Records from a collection

╭──

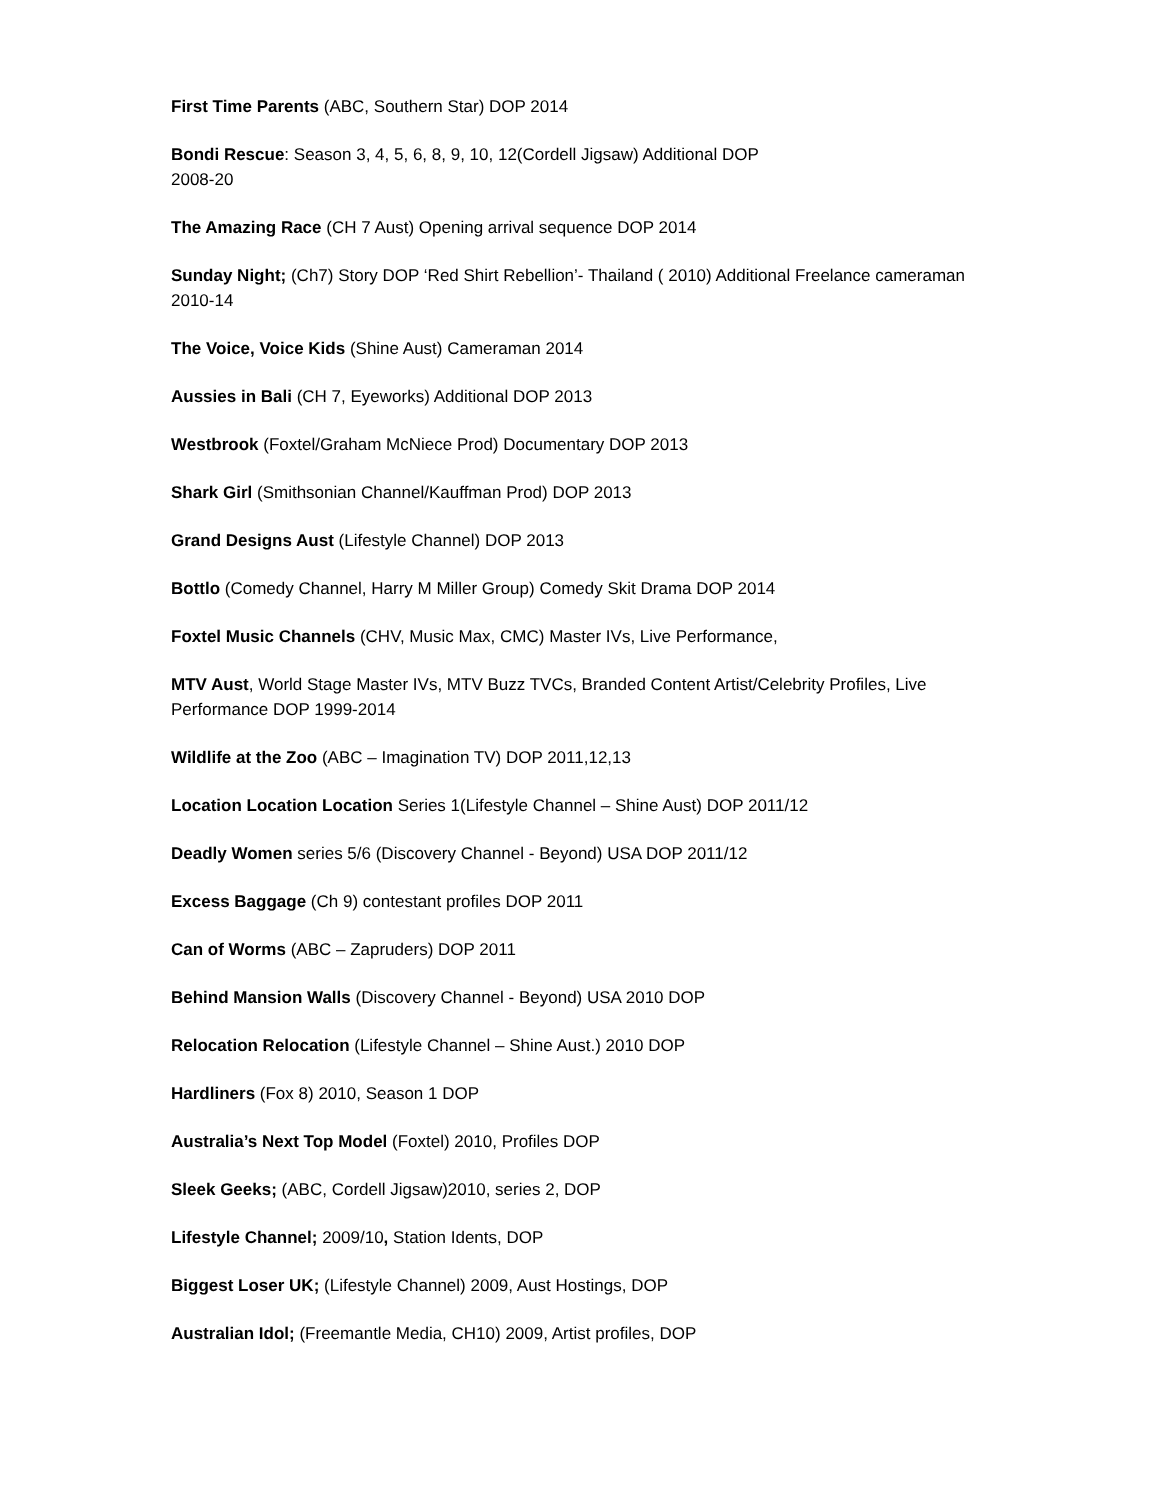First Time Parents (ABC, Southern Star) DOP 2014
Bondi Rescue: Season 3, 4, 5, 6, 8, 9, 10, 12(Cordell Jigsaw) Additional DOP
2008-20
The Amazing Race (CH 7 Aust) Opening arrival sequence DOP 2014
Sunday Night; (Ch7) Story DOP ‘Red Shirt Rebellion’- Thailand ( 2010) Additional Freelance cameraman 2010-14
The Voice, Voice Kids (Shine Aust) Cameraman 2014
Aussies in Bali (CH 7, Eyeworks) Additional DOP 2013
Westbrook (Foxtel/Graham McNiece Prod) Documentary DOP 2013
Shark Girl (Smithsonian Channel/Kauffman Prod) DOP 2013
Grand Designs Aust (Lifestyle Channel) DOP 2013
Bottlo (Comedy Channel, Harry M Miller Group) Comedy Skit Drama DOP 2014
Foxtel Music Channels (CHV, Music Max, CMC) Master IVs, Live Performance,
MTV Aust, World Stage Master IVs, MTV Buzz TVCs, Branded Content Artist/Celebrity Profiles, Live Performance DOP 1999-2014
Wildlife at the Zoo (ABC – Imagination TV) DOP 2011,12,13
Location Location Location Series 1(Lifestyle Channel – Shine Aust) DOP 2011/12
Deadly Women series 5/6 (Discovery Channel - Beyond) USA DOP 2011/12
Excess Baggage (Ch 9) contestant profiles DOP 2011
Can of Worms (ABC – Zapruders) DOP 2011
Behind Mansion Walls (Discovery Channel - Beyond) USA 2010 DOP
Relocation Relocation (Lifestyle Channel – Shine Aust.) 2010 DOP
Hardliners (Fox 8) 2010, Season 1 DOP
Australia’s Next Top Model (Foxtel) 2010, Profiles DOP
Sleek Geeks; (ABC, Cordell Jigsaw)2010, series 2, DOP
Lifestyle Channel; 2009/10, Station Idents, DOP
Biggest Loser UK; (Lifestyle Channel) 2009, Aust Hostings, DOP
Australian Idol; (Freemantle Media, CH10) 2009, Artist profiles, DOP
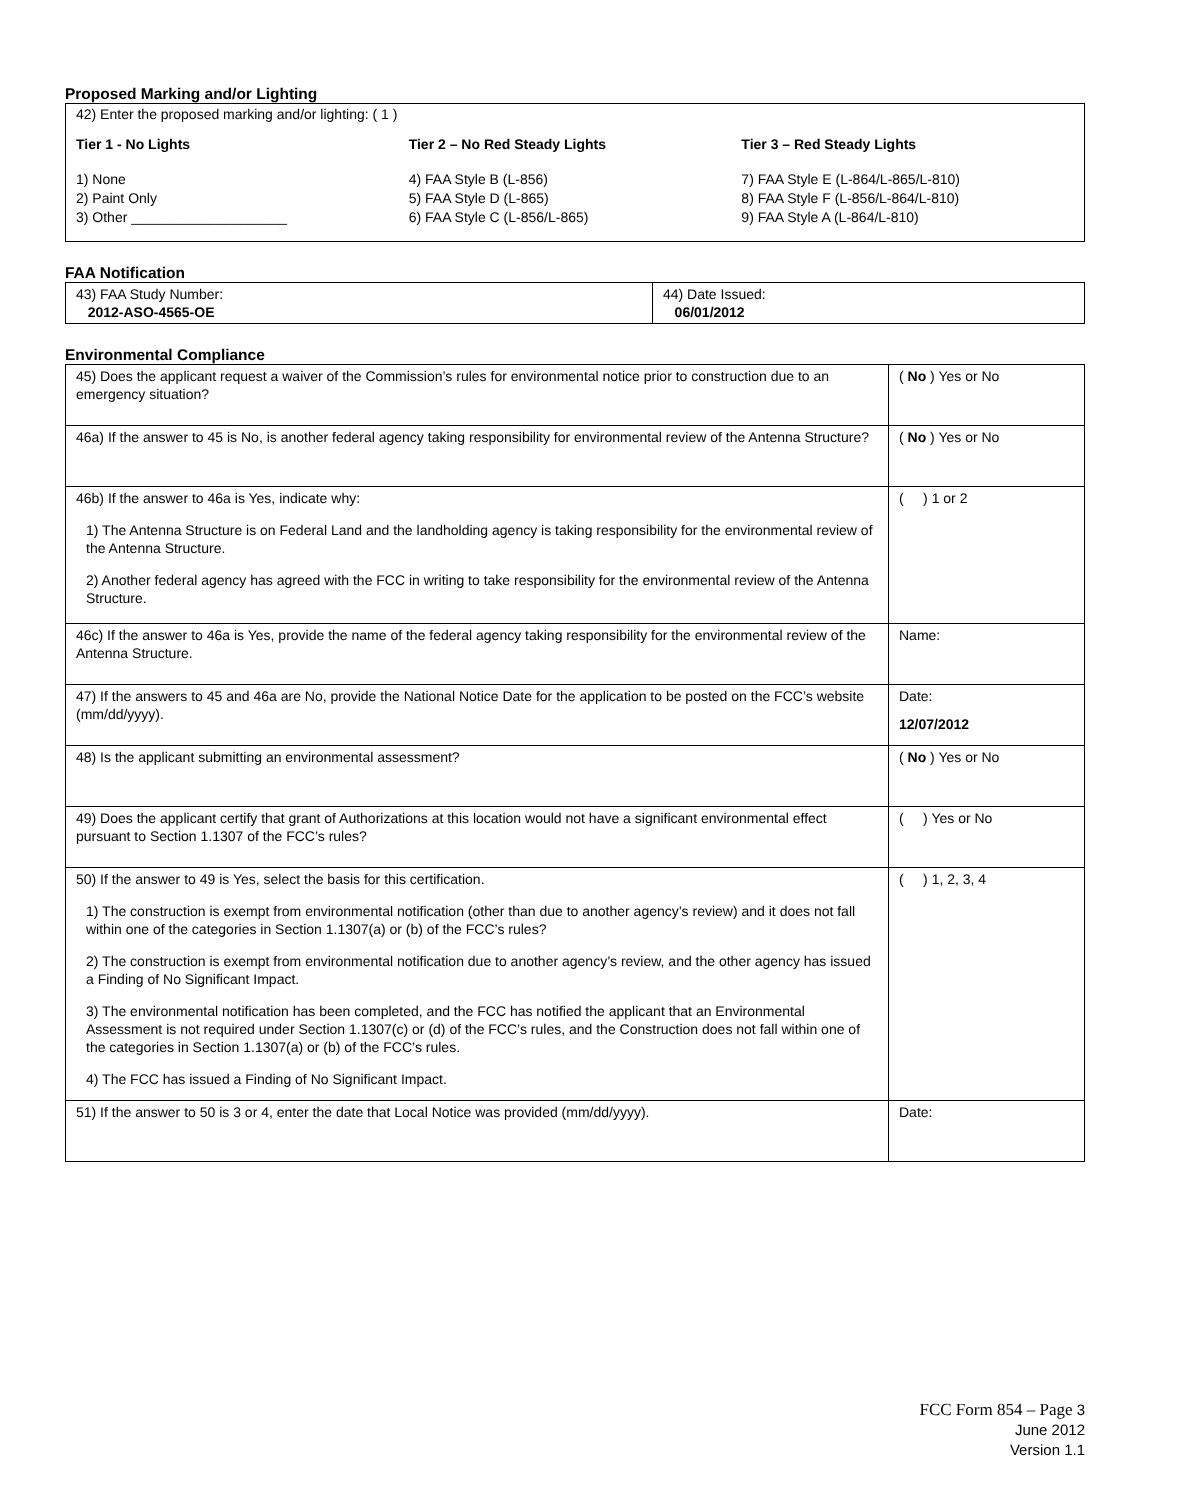Proposed Marking and/or Lighting
42) Enter the proposed marking and/or lighting: ( 1 )
Tier 1 - No Lights
1) None
2) Paint Only
3) Other ____________________
Tier 2 – No Red Steady Lights
4) FAA Style B (L-856)
5) FAA Style D (L-865)
6) FAA Style C (L-856/L-865)
Tier 3 – Red Steady Lights
7) FAA Style E (L-864/L-865/L-810)
8) FAA Style F (L-856/L-864/L-810)
9) FAA Style A (L-864/L-810)
FAA Notification
| 43) FAA Study Number: 2012-ASO-4565-OE | 44) Date Issued: 06/01/2012 |
Environmental Compliance
| 45) Does the applicant request a waiver of the Commission’s rules for environmental notice prior to construction due to an emergency situation? | ( No ) Yes or No |
| 46a) If the answer to 45 is No, is another federal agency taking responsibility for environmental review of the Antenna Structure? | ( No ) Yes or No |
| 46b) If the answer to 46a is Yes, indicate why: 1) The Antenna Structure is on Federal Land and the landholding agency is taking responsibility for the environmental review of the Antenna Structure. 2) Another federal agency has agreed with the FCC in writing to take responsibility for the environmental review of the Antenna Structure. | ( ) 1 or 2 |
| 46c) If the answer to 46a is Yes, provide the name of the federal agency taking responsibility for the environmental review of the Antenna Structure. | Name: |
| 47) If the answers to 45 and 46a are No, provide the National Notice Date for the application to be posted on the FCC’s website (mm/dd/yyyy). | Date: 12/07/2012 |
| 48) Is the applicant submitting an environmental assessment? | ( No ) Yes or No |
| 49) Does the applicant certify that grant of Authorizations at this location would not have a significant environmental effect pursuant to Section 1.1307 of the FCC’s rules? | ( ) Yes or No |
| 50) If the answer to 49 is Yes, select the basis for this certification. 1) The construction is exempt from environmental notification (other than due to another agency’s review) and it does not fall within one of the categories in Section 1.1307(a) or (b) of the FCC’s rules? 2) The construction is exempt from environmental notification due to another agency’s review, and the other agency has issued a Finding of No Significant Impact. 3) The environmental notification has been completed, and the FCC has notified the applicant that an Environmental Assessment is not required under Section 1.1307(c) or (d) of the FCC’s rules, and the Construction does not fall within one of the categories in Section 1.1307(a) or (b) of the FCC’s rules. 4) The FCC has issued a Finding of No Significant Impact. | ( ) 1, 2, 3, 4 |
| 51) If the answer to 50 is 3 or 4, enter the date that Local Notice was provided (mm/dd/yyyy). | Date: |
FCC Form 854 – Page 3
June 2012
Version 1.1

╰──

What needs to be done —
The answer consists of every line above in which the word "Cordell" occurs.

Task response —
Bondi Rescue: Season 3, 4, 5, 6, 8, 9, 10, 12(Cordell Jigsaw) Additional DOP
Sleek Geeks; (ABC, Cordell Jigsaw)2010, series 2, DOP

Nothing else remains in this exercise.